Debating India


Allies make BJP climb down the cow

Express News Service

Thursday 21 August 2003

Article paru dans The Indian Express, ?dition du 21 ao?t 2003.

TDP, Trinamool, JD (U), PMK, Left, RJD all oppose, Govt agrees to all-party meeting

New Delhi, August 21: Angry NDA members and allies on Thursday forced the Government to put on hold the controversial Bill banning cow slaughter across the country. But the BJP, keen on pushing the Bill ahead of the Assembly elections, took heart from the fact that the message had gone out: the move to bring in a law against cow slaughter was being opposed by other parties.

As soon as Agriculture Minister Rajnath Singh rose to introduce the Bill in the Lok Sabha, NDA partners and supporters - TDP, Trinamool, JD (U), DMK, PMK, MDMK - joined the Left and RJD in protesting the Bill. Congress MPs sat quietly and watched BJP and Shiv Sena counter the opposition.

TDP’s Yerran Naidu and Trinamool’s Mamata Banerjee - the parties are not in the Government - said the Bill should not be introduced because they had not been consulted. On the other hand, the DMK, PMK and the MDMK opposed the very concept of banning cow slaughter.

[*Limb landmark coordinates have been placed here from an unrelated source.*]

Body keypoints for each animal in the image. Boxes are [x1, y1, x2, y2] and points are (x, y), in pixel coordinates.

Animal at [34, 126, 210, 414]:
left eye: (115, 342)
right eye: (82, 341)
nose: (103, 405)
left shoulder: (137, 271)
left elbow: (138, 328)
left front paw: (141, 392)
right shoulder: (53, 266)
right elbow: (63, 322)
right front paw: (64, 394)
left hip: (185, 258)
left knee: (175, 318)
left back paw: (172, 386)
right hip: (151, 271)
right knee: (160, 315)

Lok Sabha Speaker Manohar Joshi was forced to adjourn the House for ten minutes. Later, when the House re-assembled, Parliamentary Affairs Minister Sushma Swaraj announced that it was decided to introduce the Bill only after calling an all-party meeting to build consensus on the issue.

Shiv Sena member Chandrakant Khaire said his party was all for the Bill because the ’’cow is our mother.’’ This prompted an angry retort from G M Banatwalla of the Muslim League: ’’It’s an election stunt.’’

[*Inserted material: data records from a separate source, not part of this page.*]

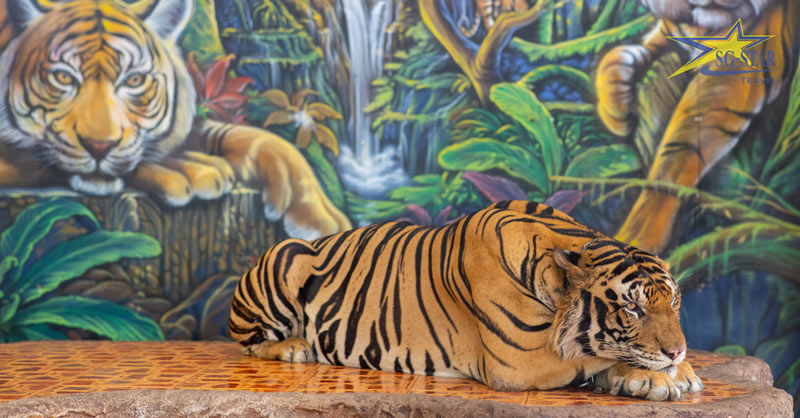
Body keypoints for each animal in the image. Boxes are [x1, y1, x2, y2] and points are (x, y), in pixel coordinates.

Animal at [0, 0, 351, 240]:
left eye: (134, 80)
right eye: (62, 78)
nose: (100, 146)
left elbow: (264, 141)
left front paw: (324, 220)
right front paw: (190, 170)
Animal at [229, 200, 704, 400]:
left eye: (674, 303)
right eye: (631, 308)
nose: (677, 350)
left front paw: (681, 371)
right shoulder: (519, 363)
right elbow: (595, 356)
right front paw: (658, 377)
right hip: (286, 257)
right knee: (250, 343)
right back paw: (294, 347)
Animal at [595, 0, 798, 253]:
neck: (697, 25)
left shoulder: (729, 76)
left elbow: (674, 157)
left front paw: (636, 236)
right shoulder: (667, 36)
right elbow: (611, 60)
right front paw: (617, 108)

It was Yerran Naidu who took the initiative to bring together all allies opposed to the Bill. Ahead of the Bill’s introduction, he spoke to Mamata Banerjee and leaders of the DMK, MDMK, JD(U) and PMK and told them to be vocal on not being consulted.

Andhra Pradesh Chief Minister Chandrababu Naidu, who met Prime Minister Vajpayee, complained he was not consulted by the Government. ’’Sensitive issues must be taken up only after evolving consensus. Some people eat beef. It has economic implications. Besides, it is a state subject. They should first consult all states. If all states agree, they can go ahead with the legislation,’’ he said.

DMK leader S S Palanimanickam said his party was against the ban on cow slaughter. ’’The ban affects minorities, SCs and STs who are accustomed to eating beef.’’ He said that the Government should have discussed the Bill with the allies before attempting its introduction.

Mamata Banerjee said she was opposed to the Bill because the Government had not consulted its allies. When she was asked whether she favoured a ban on cow slaughter, Mamata was evasive. She did, however, say that many people in West Bengal and the North-East states consume beef.

But the Congress dilemma was there for all to see. Party MPs sat quietly in the Lok Sabha as NDA members, allies protested. Later, Congress spokesperson Jaipal Reddy said: ’’In principle, we are in favour of the cow slaughter ban but since it’s a state subject, a constitutional amendment is required to bring it on the Concurrent List.’’ He was of the view that the ban on cow slaughter was an issue best left to the states.

Although Reddy denied there were differences within his party on the Bill, Madhya Pradesh Chief Minister Digvijay Singh is in favour of the Bill - he has even made the cow the official state animal - but Kerala Chief Minister A K Antony is opposed to such a ban. North East chief ministers too do want the ban because beef consumption is high in their states.

The BJP, on its part, was happy that the Government had moved to introduce the Bill. BJP spokesman Vijay Kumar Malhotra conceded that NDA partners did differ on the issue. ’’But we will sort out these problems.’’

He said the cow slaughter ban was not an issue in the common minimum programme for governance.